How was brunch with Maya?
Ethan typed: Fine. She said hi.
Did she like your haircut?
Ethan stared at the message.
She noticed. Said I looked different.
The dots appeared.
Different how?
Ethan’s fingers hovered.
He could tell her about Maya’s comment. About the word softer. About the way it had lodged under his ribs.
He didn’t.
Instead, he typed: Just different.
Clara replied:
You’re overthinking. Come over tomorrow. I’ll make you tea and you’ll feel better.
Ethan stared at the screen.
Tea.
Always tea.
He typed back: Okay.
He set the phone down and went to stand in front of his mirror.
He studied his face.
He tilted his chin.
He waited for the stubble that didn’t arrive.
He touched his jaw.
Smooth.
His hair fell forward when he leaned in.

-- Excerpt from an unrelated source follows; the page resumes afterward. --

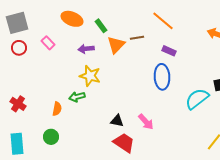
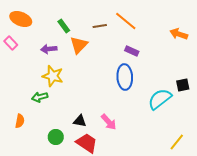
orange ellipse: (72, 19) -> (21, 19), moved
brown line: (137, 38) -> (100, 26), moved
orange semicircle: (57, 109) -> (20, 121), moved
green circle: (51, 137) -> (56, 137), moved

He brushed it back, stared at the way it framed his eyes.
A small anger rose, sudden and hot.
He grabbed his comb and dragged it through his hair harder than necessary.
The teeth snagged again.
He winced.
He stared at the comb.
A few strands clung to it.
He turned back to the drain.
Hair.
Always hair.
Ethan swallowed and forced his hands to unclench.
He was tired.
That was all.
It had to be.
He turned off the bathroom light.
In the dark, his reflection vanished.
For a moment, he felt relief.
Then, lying in bed, he could still feel the weight of his hair against the pillow.
He closed his eyes.
In the quiet, Clara’s earlier words drifted back, uninvited.

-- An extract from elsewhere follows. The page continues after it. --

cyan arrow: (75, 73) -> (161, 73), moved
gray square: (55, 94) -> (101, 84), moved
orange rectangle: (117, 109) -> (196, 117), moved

Don’t do anything impulsive because you’re stressed.
Ethan stared at the ceiling.
The sentence sounded reasonable.
It also sounded like a boundary drawn in someone else’s handwriting.
He rolled onto his side.
His phone lit up once more.
A final message from Clara.
I like you best when you let me take care of you.
Ethan stared at the words until the screen dimmed.
In the dark, he couldn’t tell whether the warmth in his chest was comfort or warning.
He lay still, hair fanned on the pillow like a quiet halo he hadn’t asked for, and wondered–just briefly–when his body had become something he needed permission to manage.